Henderson was born to W. K. Henderson, Sr., and the former Mamie Jamison in Bastrop, the seat of Morehouse Parish north of Monroe. The parents moved to Jefferson in Marion County in northeast Texas, where Henderson was reared and educated. He attended the Thatcher Institute in Shreveport before he entered and subsequently graduated from the Roman Catholic-affiliated St. Edward's University in Austin, Texas. In 1896, the Hendersons moved to Shreveport. After college, he established Henderson Garage and sold Ford automobiles. Upon the death of the senior Henderson near the end of World War I, Henderson, then thirty-eight, disposed of the garage and assumed management of the Henderson Iron Works and Supply Company, the largest company of its kind south of St. Louis, Missouri.

KWKH

Henderson, meanwhile, developed an interest in the new medium of radio. He and several partners operated WGAQ from 1922-1925. He then acquired full ownership of the renamed KWKH, and the station with expanded band width went on the air on September 25, 1925. Operating from his estate called "Kennonwood," north of Shreveport, the 10,000-watt, clear-channel station matched in prestige WWL in New Orleans. On the air, Henderson railed against the power of the new Federal Communications Commission to regulate his station, going so far as to issue a private phonograph record to present his views. During the evening hours, its powerful signal reached all over the United States. Henderson allied himself politically with the popular Democrat, Huey Pierce Long, Jr., who was elected governor of Louisiana in 1928. Like Long, Henderson challenged the power of chain store monopolies. Henderson and Long came to a parting of the ways, and Henderson sold the station in 1933. Henderson's trademark sign-in on radio was "Hello, World, Doggone Ya!" The Shreveport mayor during Henderson's heyday as a broadcaster was Lee Emmett Thomas, who pushed for the acquisition of Shreveport Municipal Auditorium.

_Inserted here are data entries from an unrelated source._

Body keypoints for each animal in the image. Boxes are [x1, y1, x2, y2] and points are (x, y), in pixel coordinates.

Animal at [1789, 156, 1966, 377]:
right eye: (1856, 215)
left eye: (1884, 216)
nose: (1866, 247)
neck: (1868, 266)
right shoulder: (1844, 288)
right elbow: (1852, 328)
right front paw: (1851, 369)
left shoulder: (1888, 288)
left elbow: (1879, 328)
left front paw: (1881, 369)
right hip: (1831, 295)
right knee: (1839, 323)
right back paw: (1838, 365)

For seven years, Henderson was one of the most famous personalities of radio, not just in Louisiana but throughout the world. He received more than fifty letters daily from Europe and thousands from within his country. In addition to his opposition to chain stores, Henderson solicited his own brand of coffee over the air. His group known as the "Minute Men" consisted of independent merchants who paid dues to have their stores advertised on KWKH. In 1930, Radio Digest reported KWKH to have been at the time "the most powerful station in the South."

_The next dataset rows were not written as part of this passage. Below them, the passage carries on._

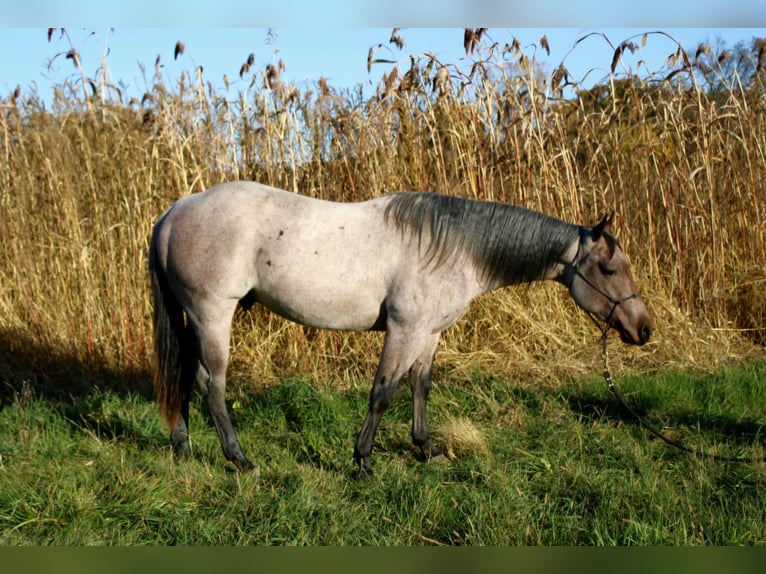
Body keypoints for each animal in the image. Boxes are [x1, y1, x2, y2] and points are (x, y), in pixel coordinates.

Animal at [150, 182, 656, 474]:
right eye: (609, 270)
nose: (644, 329)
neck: (456, 247)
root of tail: (174, 212)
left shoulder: (429, 334)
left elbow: (420, 386)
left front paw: (425, 448)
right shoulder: (405, 330)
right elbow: (383, 391)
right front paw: (363, 461)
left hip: (196, 318)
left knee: (185, 378)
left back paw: (183, 449)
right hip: (213, 314)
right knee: (211, 385)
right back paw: (239, 459)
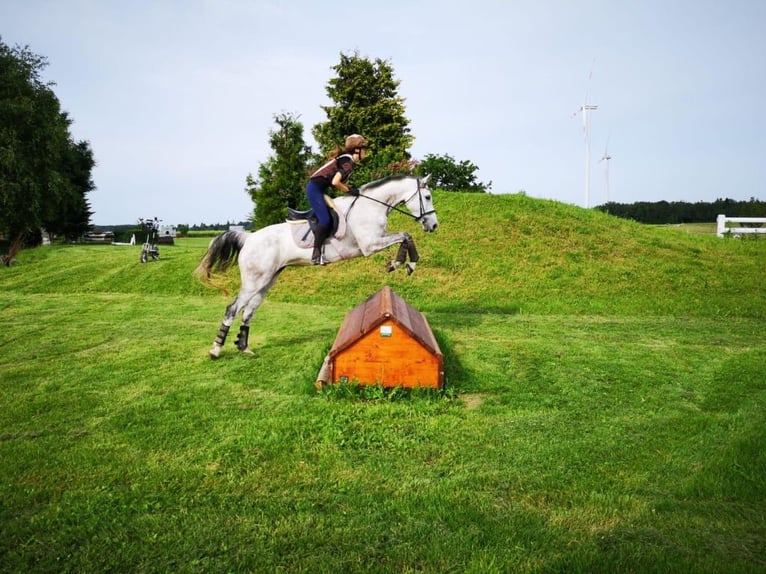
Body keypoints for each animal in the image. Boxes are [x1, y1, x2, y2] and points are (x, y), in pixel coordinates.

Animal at [195, 173, 440, 358]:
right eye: (427, 197)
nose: (434, 225)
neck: (371, 206)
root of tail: (249, 238)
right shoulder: (370, 245)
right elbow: (405, 235)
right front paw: (402, 263)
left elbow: (406, 236)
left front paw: (405, 264)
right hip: (254, 281)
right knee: (233, 308)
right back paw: (216, 350)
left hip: (267, 280)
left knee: (249, 311)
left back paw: (243, 347)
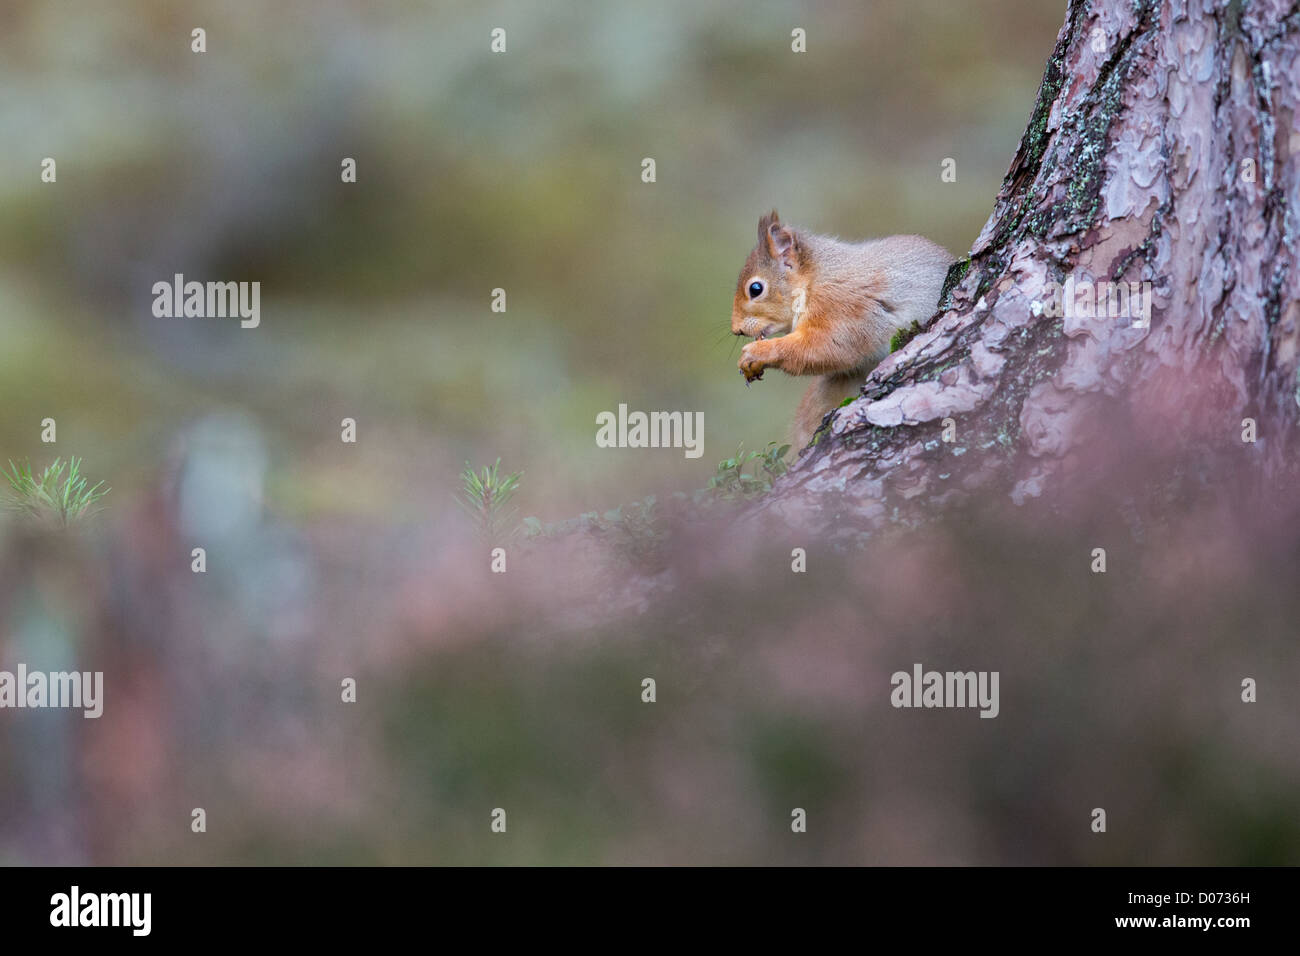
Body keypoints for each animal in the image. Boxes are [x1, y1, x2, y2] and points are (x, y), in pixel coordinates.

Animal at [733, 210, 956, 450]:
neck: (814, 281)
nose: (736, 330)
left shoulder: (841, 308)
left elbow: (825, 348)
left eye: (756, 289)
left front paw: (757, 353)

Long after Henderson's death, KWKH broadcaster Frank Page introduced Elvis Presley to the nation via radio when Presley performed at the Shreveport Municipal Auditorium on the Louisiana Hayride (1948-1960). Presley appeared on the Hayride on several occasions for the eighteen months between 1954 and 1956, having at first in his career been shunned by the more established and permanent Grand Ole Opry of Nashville, Tennessee. KWKH became synonymous with coverage of the Hayride, broadcast from the Municipal Auditorium located downtown at 705 Elvis Presley Avenue (formerly Grand Avenue).

Family

In 1908, Henderson married the former Josie Carter, daughter of New Orleans native and Shreveport druggist Leon Marks Carter (1855–1903) and the former Mattie L. Parsons (1856–1937). They had two children, daughter Kennon and son William Carter Henderson. Henderson died in Shreveport at the age of sixty-four.

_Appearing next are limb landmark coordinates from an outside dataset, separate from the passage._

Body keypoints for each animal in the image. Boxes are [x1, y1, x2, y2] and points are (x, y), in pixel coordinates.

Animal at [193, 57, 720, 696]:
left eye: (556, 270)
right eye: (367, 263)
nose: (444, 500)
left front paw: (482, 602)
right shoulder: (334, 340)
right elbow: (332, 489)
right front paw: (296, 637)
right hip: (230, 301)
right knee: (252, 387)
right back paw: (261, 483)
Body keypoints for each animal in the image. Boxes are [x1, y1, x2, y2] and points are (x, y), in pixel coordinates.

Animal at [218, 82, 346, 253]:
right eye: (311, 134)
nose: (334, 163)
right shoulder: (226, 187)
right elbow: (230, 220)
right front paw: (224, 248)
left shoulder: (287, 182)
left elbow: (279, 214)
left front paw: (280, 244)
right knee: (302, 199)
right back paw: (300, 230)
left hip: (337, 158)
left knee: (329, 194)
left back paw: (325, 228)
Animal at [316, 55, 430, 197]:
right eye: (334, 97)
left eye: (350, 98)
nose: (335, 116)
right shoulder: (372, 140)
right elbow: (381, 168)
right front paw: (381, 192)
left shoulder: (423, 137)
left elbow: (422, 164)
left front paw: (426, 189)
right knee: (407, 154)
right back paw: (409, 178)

Josie Henderson was a delegate to the 1932 Republican National Convention, which met in Chicago to renominate the Hoover-Curtis ticket. Born in 1882, Mrs. Henderson died on June 29, 1945, a month after the passing of her husband. The Hendersons are interred, along with the Carters, at Greenwood Cemetery in Shreveport.

W. K. Henderson's son, the late William Carter Henderson, was one of the founders of KSLA-TV, the CBS affiliate in Shreveport. W. K.'s grandson, William C. "Bill" Henderson (January 30, 1940–March 10, 2010), was active in real estate management for his family's Henderson Properties Company.